The APT28 threat group, linked to Russia’s GRU, has successfully breached Roundcube email servers belonging to multiple Ukrainian organizations, including government entities. Exploiting the ongoing conflict between Russia and Ukraine, APT28 tricked recipients into opening malicious emails that exploited vulnerabilities in Roundcube Webmail, allowing them to hack into unpatched servers. Once inside, the hackers deployed malicious scripts to redirect incoming emails to an address under their control and conducted reconnaissance, stealing the victims’ Roundcube address book, session cookies, and other stored information. The joint investigation by Ukraine’s CERT-UA and Recorded Future’s Insikt Group suggests the campaign’s objective was to harvest military intelligence in support of Russia’s invasion of Ukraine.
The APT28 campaign targeting Roundcube servers is estimated to have been operational since November 2021. Recorded Future identifies specific targets, including a regional Ukrainian prosecutor’s office, a central Ukrainian executive authority, Ukrainian government entities, and an organization involved in upgrading and refurbishing Ukrainian military aircraft infrastructure. The campaign leverages vulnerabilities in Roundcube (CVE-2020-35730, CVE-2020-12641, and CVE-2021-44026) to run reconnaissance and exfiltration scripts. This incident overlaps with previous APT28 attacks, including exploiting a critical Microsoft Outlook zero-day vulnerability to target European organizations. In that campaign, the GRU hackers breached the networks of government, military, energy, and transportation organizations.

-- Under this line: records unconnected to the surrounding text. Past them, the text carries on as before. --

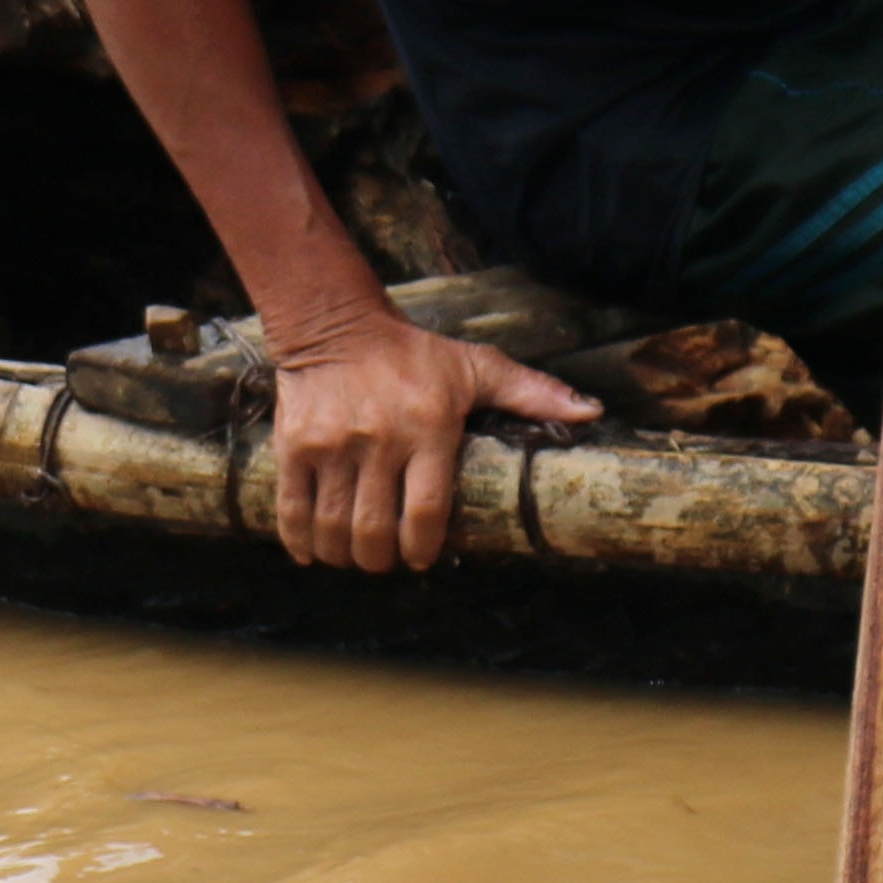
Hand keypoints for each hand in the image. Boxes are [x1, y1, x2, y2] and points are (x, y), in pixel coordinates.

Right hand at [263, 305, 596, 571]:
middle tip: (386, 558)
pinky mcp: (294, 447)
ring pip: (334, 528)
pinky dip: (300, 542)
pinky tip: (312, 551)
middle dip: (381, 559)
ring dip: (344, 556)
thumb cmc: (413, 354)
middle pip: (375, 530)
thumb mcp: (476, 367)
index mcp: (428, 428)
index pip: (426, 512)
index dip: (423, 548)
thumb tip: (591, 413)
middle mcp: (378, 441)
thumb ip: (532, 394)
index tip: (422, 558)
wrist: (334, 324)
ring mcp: (331, 446)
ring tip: (354, 555)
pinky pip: (292, 510)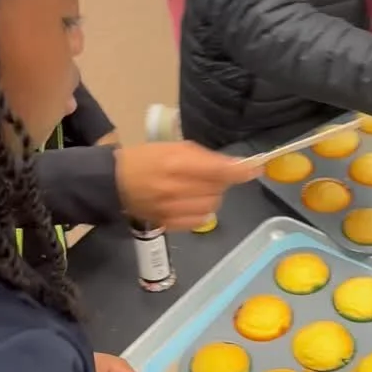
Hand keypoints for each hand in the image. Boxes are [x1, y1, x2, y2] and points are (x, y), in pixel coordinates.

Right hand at [114, 142, 260, 229]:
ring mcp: (172, 209)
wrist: (114, 182)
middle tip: (208, 175)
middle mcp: (176, 188)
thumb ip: (205, 157)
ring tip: (197, 189)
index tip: (256, 168)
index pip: (219, 170)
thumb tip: (236, 165)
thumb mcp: (174, 147)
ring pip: (212, 206)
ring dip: (212, 197)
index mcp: (177, 164)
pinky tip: (191, 202)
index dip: (241, 171)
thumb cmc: (146, 158)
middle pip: (219, 190)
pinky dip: (203, 211)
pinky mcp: (169, 223)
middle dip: (221, 182)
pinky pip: (200, 220)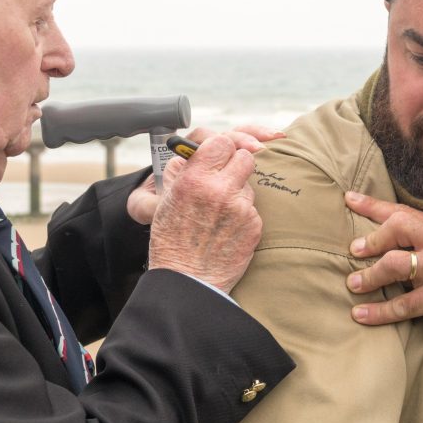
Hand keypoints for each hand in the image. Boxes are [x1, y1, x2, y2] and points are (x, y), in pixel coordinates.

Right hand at [126, 124, 284, 224]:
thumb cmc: (172, 239)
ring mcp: (241, 208)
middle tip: (226, 179)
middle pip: (245, 157)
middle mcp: (220, 190)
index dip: (221, 149)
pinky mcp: (254, 225)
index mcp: (195, 179)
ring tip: (220, 215)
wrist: (187, 280)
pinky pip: (253, 209)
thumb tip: (197, 150)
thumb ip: (185, 171)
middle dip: (237, 165)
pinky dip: (244, 216)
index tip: (218, 157)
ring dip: (238, 194)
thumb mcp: (168, 199)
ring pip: (249, 185)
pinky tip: (228, 230)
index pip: (222, 141)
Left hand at [343, 191, 422, 337]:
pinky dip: (377, 311)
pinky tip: (360, 314)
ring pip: (394, 265)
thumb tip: (388, 236)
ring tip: (353, 284)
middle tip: (353, 249)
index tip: (349, 199)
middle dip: (372, 239)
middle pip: (398, 228)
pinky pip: (401, 304)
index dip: (373, 205)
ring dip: (369, 275)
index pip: (404, 211)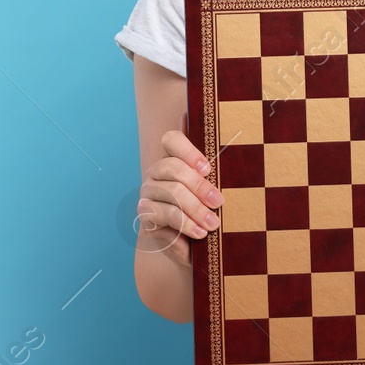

Recent findings by Google’s Threat Analysis Group reveal that around 60% of phishing emails targeting Ukraine in Q1 2023 were sent by Russian attackers, with APT28 being a major contributor. In April 2023, U.S. and U.K. intelligence services warned of APT28 attacks exploiting a zero-day flaw in Cisco routers to deploy Jaguar Tooth malware. APT28 is notorious for its involvement in the 2015 hack of the German Federal Parliament, attacks on the Democratic Congressional Campaign Committee and Democratic National Committee in 2016, and faced sanctions by the Council of the European Union in October 2020 for the 2015 Bundestag hack.